В патио мы узнали от слуги, что доньи Марии нет дома.
– Да здравствует свобода! – воскликнул, прыгая от радости, дон Диего. – Габриэль, мы одни. Ура, сестрички, давайте веселиться!
Из дома донеслись громкие крики, возвещая, что девушки ликуют, сбросив иго тягостного рабства. Едва мы вошли на половину дона Диего, как навстречу нам устремился дон Пако с ремнем в руке; он задыхался, что-то несвязно бормотал, костюм его был, против обыкновения, в беспорядке, парик взлохмачен.
– Сеньорито дон Диего, – выпалил он, собравшись с силами, – сеньора запретила вам выходить из дому. Когда она вернется, я доложу ей о вашем непослушании.
Дон Пако походил на заливающуюся лаем собачонку, мимо которой человек пройдет равнодушно, даже не останавливаясь.
Юный граф схватил в руки палку, стоявшую у кровати, и, угрожающе размахивая ею, закричал:
– Каналья, негодник! Попробуй сказать хоть одно слово, я тебе все кости переломаю.

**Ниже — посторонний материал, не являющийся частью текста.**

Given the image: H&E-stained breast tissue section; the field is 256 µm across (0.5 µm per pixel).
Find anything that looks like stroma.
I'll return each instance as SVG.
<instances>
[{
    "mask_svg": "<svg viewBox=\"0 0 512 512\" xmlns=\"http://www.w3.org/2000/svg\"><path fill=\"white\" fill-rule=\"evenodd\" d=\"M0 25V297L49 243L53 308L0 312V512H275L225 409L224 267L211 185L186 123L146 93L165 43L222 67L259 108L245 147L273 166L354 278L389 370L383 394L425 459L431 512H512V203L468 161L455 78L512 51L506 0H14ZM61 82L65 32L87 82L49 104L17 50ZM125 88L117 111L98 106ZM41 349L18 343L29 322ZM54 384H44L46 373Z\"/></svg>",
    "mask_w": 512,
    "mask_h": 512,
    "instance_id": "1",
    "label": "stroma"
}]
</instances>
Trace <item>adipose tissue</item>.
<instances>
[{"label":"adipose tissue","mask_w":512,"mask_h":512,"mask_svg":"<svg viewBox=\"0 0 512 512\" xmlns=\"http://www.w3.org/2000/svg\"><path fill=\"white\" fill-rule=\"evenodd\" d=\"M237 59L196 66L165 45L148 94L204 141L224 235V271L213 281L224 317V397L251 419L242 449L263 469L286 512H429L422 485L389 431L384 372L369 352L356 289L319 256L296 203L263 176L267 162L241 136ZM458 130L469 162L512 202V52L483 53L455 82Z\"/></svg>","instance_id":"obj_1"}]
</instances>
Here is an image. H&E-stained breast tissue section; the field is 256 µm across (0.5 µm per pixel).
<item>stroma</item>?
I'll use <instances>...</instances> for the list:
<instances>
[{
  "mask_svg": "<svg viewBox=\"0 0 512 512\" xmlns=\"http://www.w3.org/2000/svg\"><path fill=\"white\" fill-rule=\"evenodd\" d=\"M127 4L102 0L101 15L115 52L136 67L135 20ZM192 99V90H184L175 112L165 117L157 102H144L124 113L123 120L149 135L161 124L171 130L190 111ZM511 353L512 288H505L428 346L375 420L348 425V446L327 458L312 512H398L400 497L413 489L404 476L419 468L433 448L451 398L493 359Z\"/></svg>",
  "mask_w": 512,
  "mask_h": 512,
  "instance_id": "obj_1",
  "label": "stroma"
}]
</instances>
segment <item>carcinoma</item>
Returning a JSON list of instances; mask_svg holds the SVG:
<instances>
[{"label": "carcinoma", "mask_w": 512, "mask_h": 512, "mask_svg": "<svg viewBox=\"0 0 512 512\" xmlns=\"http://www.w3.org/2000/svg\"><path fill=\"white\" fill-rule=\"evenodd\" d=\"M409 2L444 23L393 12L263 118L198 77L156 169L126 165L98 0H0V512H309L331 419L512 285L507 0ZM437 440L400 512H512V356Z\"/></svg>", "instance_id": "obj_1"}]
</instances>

– Этого я больше не в силах терпеть! – проговорил дон Пако, и уже не ярость, а слезы дрожали в его голосе. – Всевышний Бог и ты, Пресвятая Дева, сжальтесь надо мной! Они доконают меня. Если я позволю им делать все, что вздумается, сеньора прогневается, а я скорее предпочту, чтобы солнце погасло, чем вызову гнев моей госпожи. Если же я попытаюсь удержать их, мне не миновать побоев, щипков и царапин… Как хотите, сеньор дон Диего, а на этот раз ваша матушка узнает правду. Я больше не в силах молчать… До сих пор я покрывал ваши ночные похождения. Но как заглушить голос совести, который кричит: «Злодей! Предатель! Неверный слуга!..» Нет, я все доложу сеньоре, а тем временем – порядок, тишина, повиновение и все по своим местам.
В слепой ярости дон Диего взмахнул палкой и принялся колотить злополучного наставника, приговаривая:
– Порядок, тишина, повиновение!
Без моего заступничества дон Диего, наверное, прикончил бы беднягу, а тот, боясь всполошить криками соседей, терпеливо сносил удары и только шепотом, задыхаясь от слез, повторял:
– Этот дикарь убьет меня! Заступитесь за меня, дон Габриэль, заступитесь!
В поисках спасения дон Пако выскочил в коридор, мы поспешили за ним, и все трое, пробежав через просторное помещение, очутились на пороге комнаты с большими зарешеченными окнами, выходившими на улицу; здесь мы застыли, ошеломленные диковинным зрелищем, какое только можно вообразить себе в приличном доме, где вдруг сняты все запреты. Асунсьон, Пресентасьон, Инес – все три девушки, очаровательные и озорные, казалось, совсем потеряли голову, неожиданно очутившись на свободе. Но прежде чем рассказать вам, читатель, как вели себя юные пленницы, которые на один миг получили право свободно порхать по своей клетке, я опишу, как эта клетка выглядела.
Рабочие корзинки и пяльцы с вышиванием говорили о том, что здесь помещается мастерская, где графиня при помощи рукоделия воспитывает юное потомство. Невысокое, но весьма обширное кресло с продавленными пружинами служило, как видно, излюбленным местом пребывания хозяйки, отличавшейся немалым весом. На маленьком столике лежали книги, по всей вероятности, религиозного содержания; стены были сплошь увешаны эстампами и вышитыми картинами, среди которых обращали на себя внимание собачки с черными бусинками глаз и торчащим кверху хвостом.
На небольшом алтаре рядом с картинками, вырезанными из книг, высились статуэтки святых и старинные серебряные канделябры; восковые свечи были обвиты серебряной лентой и украшены у основания затейливыми бумажными фестонами. Великолепные букеты искусственных цветов, несомненно сделанные ловкими руками монахинь, дополняли убранство алтаря.